課題一覧:
• a. 抜粋本文の一文「これによって、従来のコンパクトチャンバが有していた電流帰路構造に近い構造を確保することができる。」を英語に訳すこと。
• b. 記録のうち、「on Thursday: start」を含む行から「8:30 AM to 10:30 AM」を含む行まで(両端を含む)だけを、「番号」と「行」の2列からなるMarkdown表として示すこと。空行は除く。
*** 抜粋本文 ***
すなわち、本発明によれば、カソード電極をシールドするカソード電極側シールドボックス(カソード電極側のコンパクトチャンバ)を現状通りとし、アノード電極側シールドボックス(アノード電極側のコンパクトチャンバ)に1個または複数個の押圧部材を付加し、該押圧部材により、可撓性基板をカソード電極側シールドボックスの表面に機械的に押し付けることによって、可撓性基板を常時カソード電極側シールドボックスに接触させることができる。これによって、従来のコンパクトチャンバが有していた電流帰路構造に近い構造を確保することができる。
【0012】
しかも、本発明の薄膜製造装置においては、1個または複数個の押圧部材を付加するのみで、可撓性基板を介してアノード電極側シールドボックスとカソード電極側シールドボックスとを連結しているので、可撓性基板の連続搬送時においてシールドボックスと可撓性基板との間の摺動抵抗が小さく、可撓性基板の損傷を最小限に抑えることができる。
【0013】
また、本発明の薄膜製造装置において、前記押圧部材は、基端部が前記アノード電極側シールドボックスに取付けられ、先端部が前記基端部から前記カソード電極側シールドボックス側へ向かって前記可撓性基板の表面に接する位置まで延び、弾性力により前記可撓性基板を前記カソード電極側シールドボックスに押し付けるばねなどの弾性体によって構成されているので、ばねなどの弾性力を有する簡単な機構により、可撓性基板を常時カソード電極側シールドボックスに押し付けて接触させることが可能となり、電流帰路を確実に保持することができる。
【0014】
さらに、本発明の薄膜製造装置において、前記押圧部材は、前記アノード電極側シールドボックスの表面に転動可能に設けられ、外周面が前記可撓性基板の表面に接することにより前記可撓性基板を前記カソード電極側シールドボックスに押し付ける押えロールによって構成されているので、転動する押えロールによりアノード電極側シールドボックスと可撓性基板との間の接触を安定して保持でき、アノード電極側シールドボックスを可撓性基板及びカソード電極側シールドボックスに常時安定的に結合することができる。
*** 表示データ ***
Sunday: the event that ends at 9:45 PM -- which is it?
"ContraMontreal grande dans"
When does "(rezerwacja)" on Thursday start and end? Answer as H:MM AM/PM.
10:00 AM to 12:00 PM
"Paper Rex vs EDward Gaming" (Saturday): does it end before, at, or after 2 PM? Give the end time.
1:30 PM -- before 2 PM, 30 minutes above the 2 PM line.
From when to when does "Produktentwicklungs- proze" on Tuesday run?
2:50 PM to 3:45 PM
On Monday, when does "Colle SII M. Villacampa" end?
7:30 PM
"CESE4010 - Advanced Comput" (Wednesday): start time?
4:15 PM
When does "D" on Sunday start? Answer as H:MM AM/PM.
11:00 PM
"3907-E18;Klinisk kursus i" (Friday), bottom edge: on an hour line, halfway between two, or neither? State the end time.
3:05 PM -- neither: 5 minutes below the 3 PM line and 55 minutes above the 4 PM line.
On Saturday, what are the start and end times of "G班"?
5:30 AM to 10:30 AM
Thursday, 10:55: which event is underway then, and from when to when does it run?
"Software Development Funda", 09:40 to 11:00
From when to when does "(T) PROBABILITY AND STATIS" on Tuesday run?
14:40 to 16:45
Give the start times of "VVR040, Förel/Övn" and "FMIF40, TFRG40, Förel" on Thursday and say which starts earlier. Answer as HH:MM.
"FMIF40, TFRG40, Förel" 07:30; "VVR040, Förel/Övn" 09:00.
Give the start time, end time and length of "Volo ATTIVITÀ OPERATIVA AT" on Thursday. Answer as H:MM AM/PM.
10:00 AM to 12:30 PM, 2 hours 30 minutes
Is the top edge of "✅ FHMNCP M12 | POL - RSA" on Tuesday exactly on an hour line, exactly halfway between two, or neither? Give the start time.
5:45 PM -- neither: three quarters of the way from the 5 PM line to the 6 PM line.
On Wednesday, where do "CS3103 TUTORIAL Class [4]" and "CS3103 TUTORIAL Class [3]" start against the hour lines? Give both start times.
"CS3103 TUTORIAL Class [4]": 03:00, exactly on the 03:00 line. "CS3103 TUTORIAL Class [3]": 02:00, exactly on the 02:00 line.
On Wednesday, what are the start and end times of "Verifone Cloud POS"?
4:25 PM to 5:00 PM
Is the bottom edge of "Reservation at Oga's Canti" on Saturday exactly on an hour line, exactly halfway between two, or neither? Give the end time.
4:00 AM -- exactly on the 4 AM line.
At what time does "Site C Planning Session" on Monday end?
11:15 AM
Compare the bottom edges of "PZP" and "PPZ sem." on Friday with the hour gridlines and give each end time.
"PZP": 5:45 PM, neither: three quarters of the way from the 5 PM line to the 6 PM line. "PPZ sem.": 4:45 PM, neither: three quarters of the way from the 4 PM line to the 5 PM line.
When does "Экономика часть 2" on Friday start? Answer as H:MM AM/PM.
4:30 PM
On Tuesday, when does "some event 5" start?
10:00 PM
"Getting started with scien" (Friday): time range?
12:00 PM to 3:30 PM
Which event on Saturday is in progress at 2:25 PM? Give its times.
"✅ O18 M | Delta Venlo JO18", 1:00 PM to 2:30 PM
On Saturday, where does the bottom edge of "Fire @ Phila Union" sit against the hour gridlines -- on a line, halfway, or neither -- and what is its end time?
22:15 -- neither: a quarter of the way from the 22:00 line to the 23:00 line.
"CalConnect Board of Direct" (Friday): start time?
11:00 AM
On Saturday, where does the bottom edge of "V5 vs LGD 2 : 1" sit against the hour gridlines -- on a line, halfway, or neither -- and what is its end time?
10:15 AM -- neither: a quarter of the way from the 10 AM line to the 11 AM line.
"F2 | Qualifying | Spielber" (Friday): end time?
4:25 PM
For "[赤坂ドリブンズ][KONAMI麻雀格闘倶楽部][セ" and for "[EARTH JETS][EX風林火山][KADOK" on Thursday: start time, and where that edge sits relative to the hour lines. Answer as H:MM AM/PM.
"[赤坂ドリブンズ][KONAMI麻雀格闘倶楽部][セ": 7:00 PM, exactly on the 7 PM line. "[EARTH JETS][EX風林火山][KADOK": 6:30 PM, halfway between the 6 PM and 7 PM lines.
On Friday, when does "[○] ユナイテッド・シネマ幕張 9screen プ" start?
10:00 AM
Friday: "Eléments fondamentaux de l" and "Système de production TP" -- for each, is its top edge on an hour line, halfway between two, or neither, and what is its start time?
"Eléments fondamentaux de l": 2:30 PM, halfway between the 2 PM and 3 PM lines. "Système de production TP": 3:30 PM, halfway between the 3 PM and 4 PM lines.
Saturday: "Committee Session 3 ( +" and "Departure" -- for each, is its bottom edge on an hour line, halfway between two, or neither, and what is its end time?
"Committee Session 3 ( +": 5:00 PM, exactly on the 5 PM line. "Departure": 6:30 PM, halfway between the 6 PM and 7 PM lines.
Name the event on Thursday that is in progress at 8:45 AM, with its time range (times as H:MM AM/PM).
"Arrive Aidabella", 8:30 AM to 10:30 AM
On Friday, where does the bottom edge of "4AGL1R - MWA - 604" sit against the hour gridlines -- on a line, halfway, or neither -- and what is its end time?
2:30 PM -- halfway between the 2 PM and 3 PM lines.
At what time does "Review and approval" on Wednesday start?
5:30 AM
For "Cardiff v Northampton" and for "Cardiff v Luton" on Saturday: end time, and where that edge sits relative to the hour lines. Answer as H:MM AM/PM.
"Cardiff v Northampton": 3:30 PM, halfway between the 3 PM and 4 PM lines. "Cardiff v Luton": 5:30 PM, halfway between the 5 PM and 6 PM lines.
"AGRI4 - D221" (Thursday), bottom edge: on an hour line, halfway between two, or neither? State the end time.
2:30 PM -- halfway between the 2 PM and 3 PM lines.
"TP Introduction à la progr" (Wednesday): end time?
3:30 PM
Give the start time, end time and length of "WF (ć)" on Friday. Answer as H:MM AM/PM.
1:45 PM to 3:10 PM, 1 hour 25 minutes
***
課題別の解答:
• a. This makes it possible to secure a structure close to the current return path structure that conventional compact chambers had.

• b.
| 番号 | 行 |
|---|---|
| 1 | For "[赤坂ドリブンズ][KONAMI麻雀格闘倶楽部][セ" and for "[EARTH JETS][EX風林火山][KADOK" on Thursday: start time, and where that edge sits relative to the hour lines. Answer as H:MM AM/PM. |
| 2 | "[赤坂ドリブンズ][KONAMI麻雀格闘倶楽部][セ": 7:00 PM, exactly on the 7 PM line. "[EARTH JETS][EX風林火山][KADOK": 6:30 PM, halfway between the 6 PM and 7 PM lines. |
| 3 | On Friday, when does "[○] ユナイテッド・シネマ幕張 9screen プ" start? |
| 4 | 10:00 AM |
| 5 | Friday: "Eléments fondamentaux de l" and "Système de production TP" -- for each, is its top edge on an hour line, halfway between two, or neither, and what is its start time? |
| 6 | "Eléments fondamentaux de l": 2:30 PM, halfway between the 2 PM and 3 PM lines. "Système de production TP": 3:30 PM, halfway between the 3 PM and 4 PM lines. |
| 7 | Saturday: "Committee Session 3 ( +" and "Departure" -- for each, is its bottom edge on an hour line, halfway between two, or neither, and what is its end time? |
| 8 | "Committee Session 3 ( +": 5:00 PM, exactly on the 5 PM line. "Departure": 6:30 PM, halfway between the 6 PM and 7 PM lines. |
| 9 | Name the event on Thursday that is in progress at 8:45 AM, with its time range (times as H:MM AM/PM). |
| 10 | "Arrive Aidabella", 8:30 AM to 10:30 AM |